TEMPO.CO, Jakarta - Juru bicara Kementerian Luar Negeri, Michael Tenne, mengatakan pemerintah Indonesia tidak membiayai pengobatan ketiga warga negara Indonesia yang menjadi korban penembakan di Denver, Colorado, Amerika Serikat. “Yang saya tahu masyarakat di Amerika memiliki asuransinya masing-masing,” kata Tenne kepada Tempo, Senin, 23 Juli 2012.
Hingga saat ini, Tenne mengaku tidak ada masalah dengan pembiayaan.
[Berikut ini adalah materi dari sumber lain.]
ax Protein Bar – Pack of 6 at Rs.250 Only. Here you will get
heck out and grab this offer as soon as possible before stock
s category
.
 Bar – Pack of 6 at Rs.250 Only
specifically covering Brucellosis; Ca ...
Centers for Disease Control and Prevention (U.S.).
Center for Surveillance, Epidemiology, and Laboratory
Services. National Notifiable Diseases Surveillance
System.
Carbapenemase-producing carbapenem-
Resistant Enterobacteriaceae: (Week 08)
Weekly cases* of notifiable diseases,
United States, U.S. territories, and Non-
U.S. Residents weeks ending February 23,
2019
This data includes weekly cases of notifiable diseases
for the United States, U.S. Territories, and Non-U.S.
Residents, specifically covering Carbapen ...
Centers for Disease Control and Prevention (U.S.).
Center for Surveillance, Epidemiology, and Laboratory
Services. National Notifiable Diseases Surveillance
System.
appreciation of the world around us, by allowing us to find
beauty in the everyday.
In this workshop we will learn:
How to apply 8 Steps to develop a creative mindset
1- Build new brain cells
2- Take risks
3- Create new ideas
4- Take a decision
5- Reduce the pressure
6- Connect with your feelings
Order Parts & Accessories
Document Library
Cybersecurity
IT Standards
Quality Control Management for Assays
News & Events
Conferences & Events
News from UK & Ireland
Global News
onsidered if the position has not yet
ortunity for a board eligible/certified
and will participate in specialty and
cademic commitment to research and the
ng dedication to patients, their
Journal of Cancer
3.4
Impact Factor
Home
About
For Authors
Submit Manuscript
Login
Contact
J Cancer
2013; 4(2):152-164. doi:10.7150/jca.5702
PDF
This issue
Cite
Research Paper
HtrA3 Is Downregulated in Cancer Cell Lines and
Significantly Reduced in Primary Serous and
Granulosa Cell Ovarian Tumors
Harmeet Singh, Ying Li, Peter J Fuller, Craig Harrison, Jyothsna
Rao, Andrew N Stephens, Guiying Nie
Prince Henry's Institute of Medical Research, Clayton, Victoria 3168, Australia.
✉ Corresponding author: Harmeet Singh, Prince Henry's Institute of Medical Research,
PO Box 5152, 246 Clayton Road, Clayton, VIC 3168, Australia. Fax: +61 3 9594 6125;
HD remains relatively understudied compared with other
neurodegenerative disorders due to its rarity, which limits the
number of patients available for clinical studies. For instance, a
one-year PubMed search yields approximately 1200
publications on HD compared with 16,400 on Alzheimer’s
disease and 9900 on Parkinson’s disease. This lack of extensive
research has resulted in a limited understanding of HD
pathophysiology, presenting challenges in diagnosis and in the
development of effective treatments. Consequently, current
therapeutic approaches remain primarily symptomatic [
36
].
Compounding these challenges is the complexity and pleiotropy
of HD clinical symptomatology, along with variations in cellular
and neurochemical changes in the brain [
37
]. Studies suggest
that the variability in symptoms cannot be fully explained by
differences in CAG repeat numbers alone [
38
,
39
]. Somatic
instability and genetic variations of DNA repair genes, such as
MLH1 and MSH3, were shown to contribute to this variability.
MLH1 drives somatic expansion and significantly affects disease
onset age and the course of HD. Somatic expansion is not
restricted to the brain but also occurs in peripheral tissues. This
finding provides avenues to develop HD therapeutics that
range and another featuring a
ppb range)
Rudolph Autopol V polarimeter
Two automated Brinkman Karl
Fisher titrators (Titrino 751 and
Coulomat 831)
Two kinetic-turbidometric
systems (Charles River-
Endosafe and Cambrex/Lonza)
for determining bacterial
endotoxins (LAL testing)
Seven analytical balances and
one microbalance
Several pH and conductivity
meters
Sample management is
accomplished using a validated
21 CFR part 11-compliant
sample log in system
Menurut dia, sistem asuransi di Amerika Serikat sangat siap dengan berbagai musibah, termasuk penembakan yang dilakukan oleh orang gila.
Sebelumnya Rita Yolanda Paulina Silalahi, 45 tahun, warga negara Indonesia yang menjadi korban penembakan pada pemutaran perdana film The Dark Night Rises di Aurora, Denver, Colorado, masih berada dalam kondisi lemah.
Seusai dioperasi Sabtu, 21 Juli 2012 di Rumah Sakit Medical Health Centre, Denver, Rita yang menderita luka tembak di lengan dan kakinya mengaku masih kesakitan. "Saya memang sudah dioperasi tadi pagi, tapi kondisi saya ini merasa tangan saya ini masih terasa sakit," katanya saat dihubungi Tempo, Ahad, 22 Juli 2012.
Guna mengurangi rasa sakitnya, perempuan yang bekerja di bagian pengolahan makanan di tempat perawatan panti jompo itu mesti sering menelan obat. "Setiap dua jam sekali saya masih mengkonsumsi obat penahan rasa sakit," ujar dia.
Akibat terkena peluru, tangannya pun masih masih belum bisa dipakai aktif untuk memegang barang meskipun sudah dapat digerakkan sedikit demi sedikit.
Rita merupakan salah satu dari 58 korban luka akibat penembakan saat pemutaran perdana film The Dark Night Rises di bioskop di Aurora, Denver, Colorado. Selain korban luka, teror itu juga merenggut 12 nyawa penonton lainnya.
Penembakan tersebut dilakukan oleh James Holmes, 24 tahun, seorang bekas mahasiswa Fakultas Kedokteran di Universitas Colorado yang sedang mengurus prosedur drop out-nya pada Juni lalu. Ketika melakukan aksinya, Holmes mengenakan masker gas dan membawa tiga senjata api.